Дом, в котором... | страница 66



Два дня он меня не трогал и ни о чем не напоминал. Но я устал жить в страхе. Все вышло само собой. Ночью мое проклятие проткнуло его, и он не проснулся. А я убежал от своего греха, заперся в ванной, молился и плакал. А потом пошел искать дорогу на чердак. Но ни чердак, ни дороги к нему я не нашел. Тогда я спустился во двор и взобрался на крышу по пожарной лестнице. Я стоял там, у самого края, когда рассвел — , и мир стал бирюзово-золотым, и стрижи пронеслись с радостными криками — а я стоял, и не мог заставить себя прыгнуть, это оказалось страшнее, чем я думал, намного страшнее. Я опух от слез, я шатался, и просил ветер помочь мне, но как назло ветер был слабенький. Я стоял долго, солнце совсем уже поднялось, а я никак не мог себя заставить. Потом услышал жуткий вопль: мне показалось, что это кричит Сфинкс — и ноги сами толкнули меня. Я прыгнул, но поскользнулся, чиркнул ногой по закругленному железному листу и повис на руках. Разжать руки оказалось еще невозможнее, чем прыгнуть. Я висел и плакал, и меня ласкал ветер. Наконец подтянулся и лег грудью на край. Ладони горели и кровоточили, по ноге что-то стекало, кеда начала промокать. Я уже понял, что я трус и не прыгну. Лежал и ненавидел себя, край крыши втыкался мне под ребра, и солнце пекло. Меня увидел кто-то из девчонок из окна в их корпусе, я услышал еще один крик и залез на крышу целиком. Но встать и спуститься не смог. Так и лежал, пока два белых длинноруких Паука не утащили меня вниз.

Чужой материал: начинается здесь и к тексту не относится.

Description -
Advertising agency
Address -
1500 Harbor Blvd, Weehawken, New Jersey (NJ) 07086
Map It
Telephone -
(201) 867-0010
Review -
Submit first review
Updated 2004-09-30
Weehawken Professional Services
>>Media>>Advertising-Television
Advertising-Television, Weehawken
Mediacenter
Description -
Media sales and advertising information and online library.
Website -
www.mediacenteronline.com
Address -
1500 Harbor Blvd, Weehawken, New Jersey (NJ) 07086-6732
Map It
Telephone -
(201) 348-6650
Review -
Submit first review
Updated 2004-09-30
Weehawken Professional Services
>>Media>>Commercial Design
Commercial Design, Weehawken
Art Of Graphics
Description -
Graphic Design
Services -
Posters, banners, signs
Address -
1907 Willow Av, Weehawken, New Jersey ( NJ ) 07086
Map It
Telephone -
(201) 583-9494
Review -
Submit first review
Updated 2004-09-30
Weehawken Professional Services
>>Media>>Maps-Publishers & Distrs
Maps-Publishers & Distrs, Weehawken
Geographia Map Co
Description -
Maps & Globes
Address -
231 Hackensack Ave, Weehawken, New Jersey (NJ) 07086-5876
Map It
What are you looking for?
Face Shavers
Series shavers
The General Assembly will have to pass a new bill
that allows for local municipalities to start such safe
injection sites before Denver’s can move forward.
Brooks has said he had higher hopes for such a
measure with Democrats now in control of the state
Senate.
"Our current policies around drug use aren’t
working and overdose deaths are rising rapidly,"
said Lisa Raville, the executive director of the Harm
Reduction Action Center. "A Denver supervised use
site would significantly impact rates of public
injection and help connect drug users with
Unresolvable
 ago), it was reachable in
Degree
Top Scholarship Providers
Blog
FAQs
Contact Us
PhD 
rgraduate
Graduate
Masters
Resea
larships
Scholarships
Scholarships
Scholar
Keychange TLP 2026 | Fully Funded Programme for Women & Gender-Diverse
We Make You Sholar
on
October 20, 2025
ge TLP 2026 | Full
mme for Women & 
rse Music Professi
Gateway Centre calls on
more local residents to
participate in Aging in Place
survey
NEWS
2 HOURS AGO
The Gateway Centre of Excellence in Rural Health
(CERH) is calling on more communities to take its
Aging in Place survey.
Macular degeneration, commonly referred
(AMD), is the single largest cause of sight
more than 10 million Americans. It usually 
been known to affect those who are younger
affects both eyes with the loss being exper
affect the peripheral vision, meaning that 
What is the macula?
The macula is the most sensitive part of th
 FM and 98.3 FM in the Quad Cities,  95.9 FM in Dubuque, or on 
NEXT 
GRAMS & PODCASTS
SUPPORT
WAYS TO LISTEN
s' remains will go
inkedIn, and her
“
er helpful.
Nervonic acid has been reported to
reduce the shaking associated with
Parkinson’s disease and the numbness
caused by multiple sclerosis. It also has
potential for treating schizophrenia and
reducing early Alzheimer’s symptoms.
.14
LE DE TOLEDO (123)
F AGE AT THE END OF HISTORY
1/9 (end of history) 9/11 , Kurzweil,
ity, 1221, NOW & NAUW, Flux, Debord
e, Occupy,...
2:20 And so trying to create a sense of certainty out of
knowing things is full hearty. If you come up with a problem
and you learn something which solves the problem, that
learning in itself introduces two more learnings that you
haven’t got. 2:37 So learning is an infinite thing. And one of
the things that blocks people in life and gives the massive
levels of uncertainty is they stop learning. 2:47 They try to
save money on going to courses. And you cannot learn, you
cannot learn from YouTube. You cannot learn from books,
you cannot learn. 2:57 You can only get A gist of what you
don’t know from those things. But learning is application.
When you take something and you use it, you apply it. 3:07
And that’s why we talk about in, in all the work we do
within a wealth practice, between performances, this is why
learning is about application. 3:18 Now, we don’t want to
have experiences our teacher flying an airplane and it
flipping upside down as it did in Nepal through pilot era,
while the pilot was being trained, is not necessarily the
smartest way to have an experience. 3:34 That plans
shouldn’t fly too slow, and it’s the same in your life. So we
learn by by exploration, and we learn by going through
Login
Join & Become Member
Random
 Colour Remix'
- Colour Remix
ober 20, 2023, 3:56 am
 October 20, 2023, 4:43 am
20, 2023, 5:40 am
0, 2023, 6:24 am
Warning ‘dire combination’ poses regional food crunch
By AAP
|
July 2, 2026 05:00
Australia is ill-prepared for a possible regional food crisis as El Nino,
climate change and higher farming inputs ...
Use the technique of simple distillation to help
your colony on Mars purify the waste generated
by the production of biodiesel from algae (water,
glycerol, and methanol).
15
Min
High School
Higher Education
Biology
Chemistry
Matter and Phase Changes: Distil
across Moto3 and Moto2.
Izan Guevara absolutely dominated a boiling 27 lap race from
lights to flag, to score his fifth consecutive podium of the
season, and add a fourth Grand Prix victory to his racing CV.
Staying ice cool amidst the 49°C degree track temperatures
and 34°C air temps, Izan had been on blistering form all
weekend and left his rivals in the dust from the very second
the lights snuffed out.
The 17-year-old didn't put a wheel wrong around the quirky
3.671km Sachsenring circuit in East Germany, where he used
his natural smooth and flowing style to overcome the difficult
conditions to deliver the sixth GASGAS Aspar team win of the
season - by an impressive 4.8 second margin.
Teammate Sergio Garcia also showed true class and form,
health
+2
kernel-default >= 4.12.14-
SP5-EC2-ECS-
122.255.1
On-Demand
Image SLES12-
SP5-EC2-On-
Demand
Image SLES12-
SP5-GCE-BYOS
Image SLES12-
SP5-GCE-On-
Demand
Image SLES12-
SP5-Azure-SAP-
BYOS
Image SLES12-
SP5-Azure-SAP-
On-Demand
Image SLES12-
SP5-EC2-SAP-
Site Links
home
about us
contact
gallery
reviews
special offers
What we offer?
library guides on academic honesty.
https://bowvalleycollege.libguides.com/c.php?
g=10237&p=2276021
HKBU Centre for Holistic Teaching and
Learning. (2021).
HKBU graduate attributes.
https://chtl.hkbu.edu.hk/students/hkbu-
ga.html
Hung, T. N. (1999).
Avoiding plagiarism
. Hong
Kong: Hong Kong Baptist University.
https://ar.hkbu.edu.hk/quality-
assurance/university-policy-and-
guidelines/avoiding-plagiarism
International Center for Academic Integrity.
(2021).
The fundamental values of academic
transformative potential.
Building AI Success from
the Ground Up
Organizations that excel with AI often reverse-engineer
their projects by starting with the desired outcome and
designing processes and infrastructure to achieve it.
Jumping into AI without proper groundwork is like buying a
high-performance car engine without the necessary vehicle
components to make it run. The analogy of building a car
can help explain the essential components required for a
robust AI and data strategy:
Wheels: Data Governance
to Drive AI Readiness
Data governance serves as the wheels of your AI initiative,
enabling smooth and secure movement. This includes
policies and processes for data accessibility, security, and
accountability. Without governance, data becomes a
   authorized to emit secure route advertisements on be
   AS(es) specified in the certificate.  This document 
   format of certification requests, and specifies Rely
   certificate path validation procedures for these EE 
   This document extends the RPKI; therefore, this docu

Позже я попробовал еще раз, по-другому, но и во второй раз не удалось… В Могильнике меня навестил Слепой. Он пришел в безразмерном белом халате, в котором таких Слепых поместилось бы еще двое, уселся на кровать по-турецки и стал слушать мое молчание. Долго. Потом спросил: зачем? «На мне великий грех, — сказал я. — Его не искупить». Волк отучил меня доверять им. И я ждал. Что скажет этот, затаившийся в себе? Не милый, каким когда-то казался Волк, совсем наоборот. От такого можно ждать чего угодно. Он мог обернуться Сфинксом, которому я дал обещание, и нарушил его: «если хочешь оставаться с нами»… Тогда мне пришлось бы уйти. Мог обернуться Волком и сделать из меня оружие. Я не сказал, кого мне было велено навеки посадить на цепь за порогом Дома. Он мог решить, что обязан мне, а этого я не хотел. «Возвращайся, — сказал он. Никто не узнает». «Почему? — спросил я. И что взамен?» «Дурак», — ответил он. И ушел.

Я вернулся. Время течет, мой грех по-прежнему со мной, и я ничем его не искуплю. Так будет всегда, пока я жив. Многие призраки проходят сквозь стены и сквозь меня, один из них является мне в темноте и показывает клыки. Он на подоконнике, когда я отдергиваю занавеску, он в душевых кабинках, он в ванной, когда я хочу туда влезть, смотрит из-под воды горящими глазами. Я почти привык к нему и больше не срываюсь при встречах. Чтобы не видеть снов, я ложусь позже и встаю раньше, чем прежде. Потому что в снах он может делать со мной все что угодно. Я устал от него, а он устал от меня, но избавиться друг от друга мы не можем. Таблетки помогают, но ненадолго.